Most Vancouver Homeowners Oppose Planned Property Tax Hike of 3.4%: Poll

This article originally appeared on
Mike Howell
December 6, 2016's sister website Vancouver Courier. To read the original article, click here - and for more news and comment, go to

A proposed property tax hike of 3.4 per cent announced by the city will be a hard sell with Vancouver property owners recently polled on how much they would be willing to pay in taxes next year to balance a $1.3 billion operating budget.

A city staff report released at the end of November, which calls for the 3.4 per cent hike, said polling results showed 71 per cent of residential property owners and 68 per cent of business property owners favoured a one per cent tax hike over higher increases.

Only 26 per cent of residential property owners polled and 22 per cent of business property owners said they would be willing to pay a three per cent increase. The appetite for a tax hike dropped off even more at a suggestion of a four per cent hike, with only 17 per cent of homeowners and 16 per cent of business property owners willing to pay that size of an increase.

“Levels of tax tolerance remain similar to last year, with some small incremental drops in the willingness to support tax increases across taxation levels for both residents and businesses,” said the report, which doesn’t indicate how many residents and business owners were polled, although the city says it received feedback from more than 5,000 people via various surveys and open houses. 

City staff also recommends a $485 million capital budget (up from $325 million in 2016), with $233.9 million for utilities and transportation projects, $80.1 million for affordable housing, $61.3 million for civic and community facilities and $47.1 million for parks, open spaces and recreation.

Whether city council will approve such a dramatic hike in property taxes is an open question, with the city report pointing out tax hikes between 2012 and 2016 have averaged two per cent.  The report says Vancouver has had the third lowest property tax hike in the region, when totalling the past five years.

Only Port Coquitlam and White Rock have been lower. Port Moody, Surrey, Langley Township and Maple Ridge have all had average tax hikes of three per cent or higher between 2012 and 2016.

Vancouver vs other municipalities property tax rises
Vancouver has typically seen lower property taxes over the past five years than many municipalities - courtesy City of Vancouver


Council voted last year to raise taxes by 2.3 per cent to help balance a $1.2 billion operating budget. That hike was in addition to an increase in utility fees, including 4.2 per cent for water service and 9.9 per cent for sewer. Solid waste costs remained the same.

In 2017, water service fees are expected to increase by four per cent, sewer by 11.3 per cent and solid waste by 3.8 per cent. Recreation fees are slated to go up by 2.5 per cent and permit fees by two per cent.

The proposed 3.4 per cent property tax hike for next year would mean an extra $72 cost for a single-family home assessed at $1.39 million and $73 for utility fees. A business property assessed at $618,000 would see a $133 tax increase over 2016 and $70 in utility fees.
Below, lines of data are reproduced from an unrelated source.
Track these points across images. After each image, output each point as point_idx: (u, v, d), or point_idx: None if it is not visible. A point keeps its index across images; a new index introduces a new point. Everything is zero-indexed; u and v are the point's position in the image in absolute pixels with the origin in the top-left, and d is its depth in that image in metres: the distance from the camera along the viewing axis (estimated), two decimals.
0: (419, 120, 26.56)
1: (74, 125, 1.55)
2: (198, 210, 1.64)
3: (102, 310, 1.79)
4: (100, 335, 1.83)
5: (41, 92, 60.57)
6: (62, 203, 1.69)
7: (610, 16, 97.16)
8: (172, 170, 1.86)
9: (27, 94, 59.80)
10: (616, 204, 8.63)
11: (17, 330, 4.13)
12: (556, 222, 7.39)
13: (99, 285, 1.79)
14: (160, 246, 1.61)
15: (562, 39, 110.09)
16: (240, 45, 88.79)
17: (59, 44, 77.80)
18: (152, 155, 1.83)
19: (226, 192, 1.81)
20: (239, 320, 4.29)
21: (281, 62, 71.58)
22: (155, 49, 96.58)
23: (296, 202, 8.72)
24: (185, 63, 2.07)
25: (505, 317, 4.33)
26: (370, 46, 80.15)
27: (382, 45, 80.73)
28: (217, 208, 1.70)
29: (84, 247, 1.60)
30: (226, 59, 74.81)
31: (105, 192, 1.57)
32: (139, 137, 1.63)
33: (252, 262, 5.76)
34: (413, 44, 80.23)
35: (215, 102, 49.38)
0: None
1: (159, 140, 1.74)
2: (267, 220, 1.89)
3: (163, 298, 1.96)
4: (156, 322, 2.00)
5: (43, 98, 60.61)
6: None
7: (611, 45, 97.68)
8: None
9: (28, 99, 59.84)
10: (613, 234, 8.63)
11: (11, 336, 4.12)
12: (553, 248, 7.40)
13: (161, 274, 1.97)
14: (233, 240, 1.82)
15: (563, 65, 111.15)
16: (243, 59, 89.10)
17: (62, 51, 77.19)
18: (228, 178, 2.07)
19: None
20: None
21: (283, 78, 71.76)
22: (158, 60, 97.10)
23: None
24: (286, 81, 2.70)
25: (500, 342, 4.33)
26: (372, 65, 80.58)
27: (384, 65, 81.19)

Approximately 43 per cent of residential properties in Vancouver are single-family homes and 52 per cent are strata units. Another eight per cent are other forms of residential. The city report warns how Vancouver’s red-hot housing market could affect how much money a residential property owner pays next year.

“As the value of single-family homes has increased at a much faster pace than strata condominiums in the last five years, single-family homes have experienced a rise in property tax above the council-directed increase, while strata condominiums have experienced a reduction in property tax,” the report said. “This trend will likely reverse in the coming years as strata condominium pricing has started to escalate at a much faster pace.”

The report says two per cent of the 3.4 per cent hike would help pay for existing services while an additional 1.4 per cent would help pay for new projects and initiatives. The new operating budget calls for $22.3 million in investments, including  $3.8 million for “public realm cleanliness,” $3.1 million to operate new fire trucks, $2.5 million for temporary housing, $2 million to implement the empty homes tax and $655,000 to enhance security at public buildings.

The Vancouver Police Board was expected to approve Thursday the Vancouver Police Department’s 2017 operating budget proposal that totals $271,774,905. It’s an increase of 2.3 per cent, or $6,122,730 from the 2016 budget. If approved by the board, it will be submitted to city council.

“Mindful that the city again faces a challenging 2017 budget year, the VPD’s only request for new funding was to reduce the existing level of vacancies,” said a VPD budget report. “For a number of years, the VPD has held vacancies, both sworn and civilian, because of budgetary pressures. These vacancies have negatively affected the VPD’s workload and employees. Additionally, the VPD has also experienced higher numbers of retirements than anticipated in recent years, which has led to vacancy levels higher than the agreed vacancy level.”

Council will first hear December 7 from city staff on the budget proposal before voting December 13.